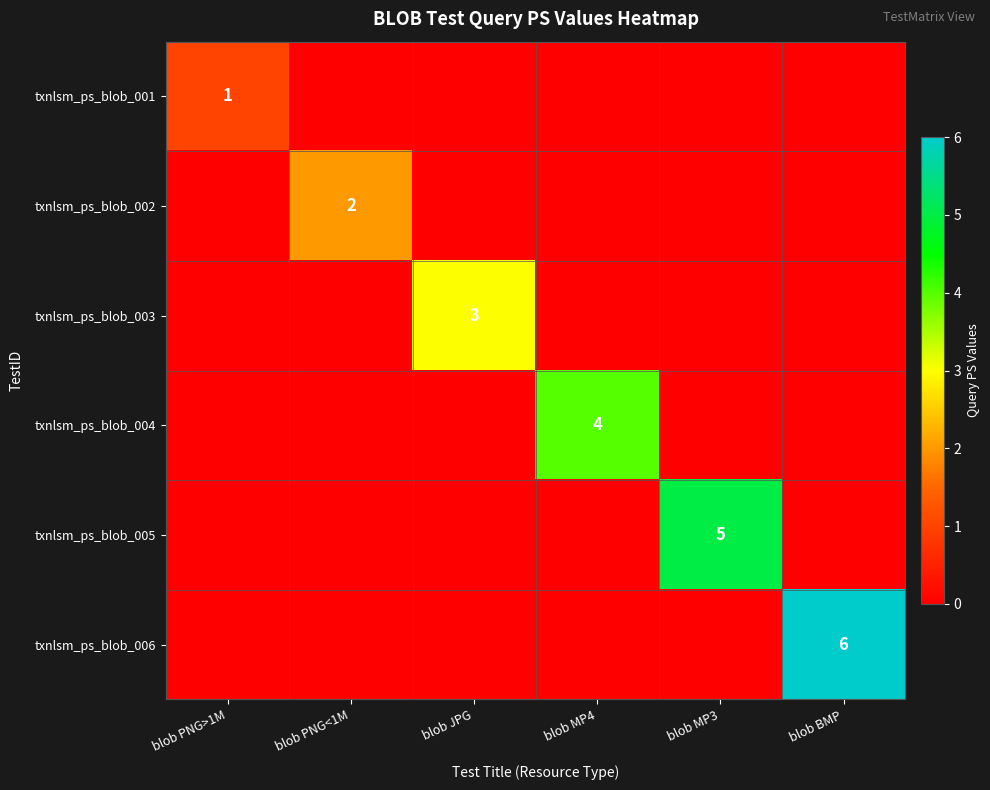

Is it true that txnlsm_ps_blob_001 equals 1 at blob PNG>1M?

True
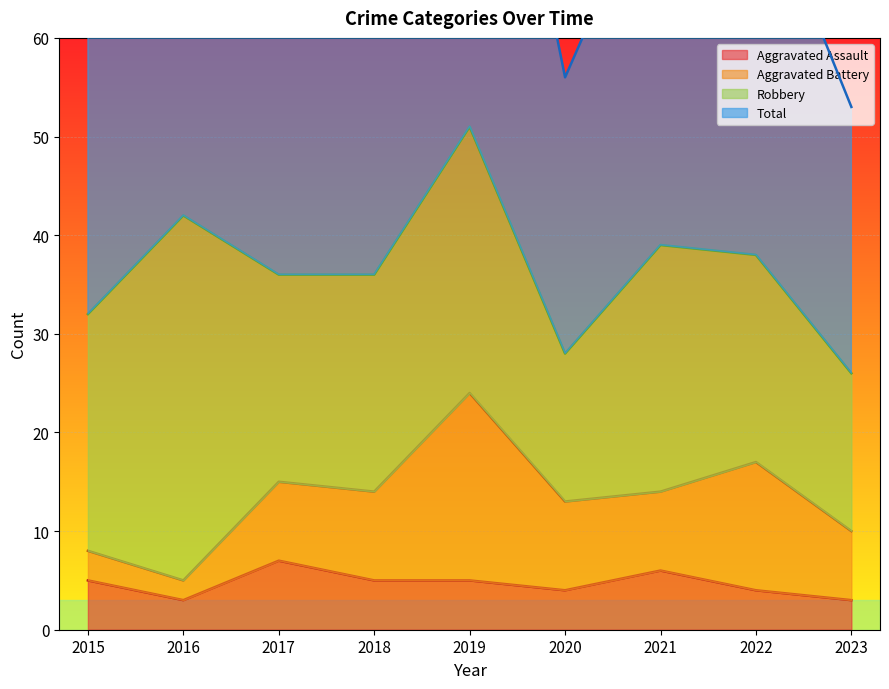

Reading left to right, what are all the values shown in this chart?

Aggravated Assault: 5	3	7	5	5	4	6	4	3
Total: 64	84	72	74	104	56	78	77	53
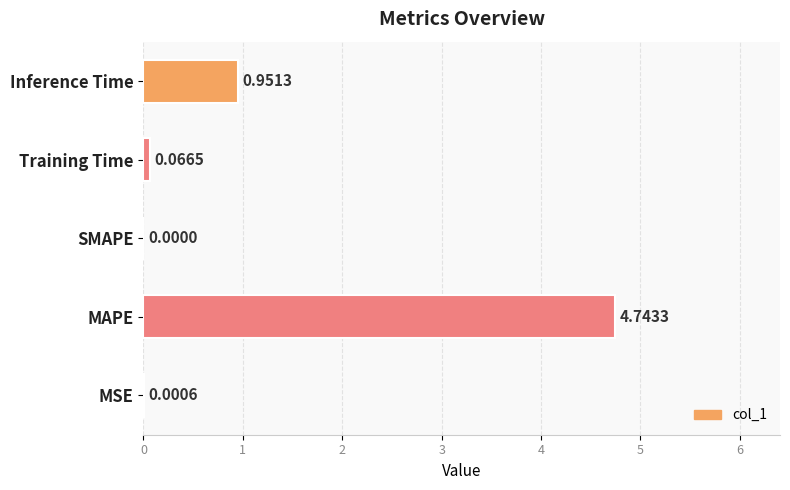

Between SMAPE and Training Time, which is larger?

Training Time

■ ■ ■ ■ ■ ■ ■

What you should do -
Please write out every entry above line for line, word for word, leaving out the pictures.

Response -
Is it true that txnlsm_ps_blob_001 equals 1 at blob PNG>1M?

True

Reading left to right, what are all the values shown in this chart?

Aggravated Assault: 5	3	7	5	5	4	6	4	3
Total: 64	84	72	74	104	56	78	77	53

Between SMAPE and Training Time, which is larger?

Training Time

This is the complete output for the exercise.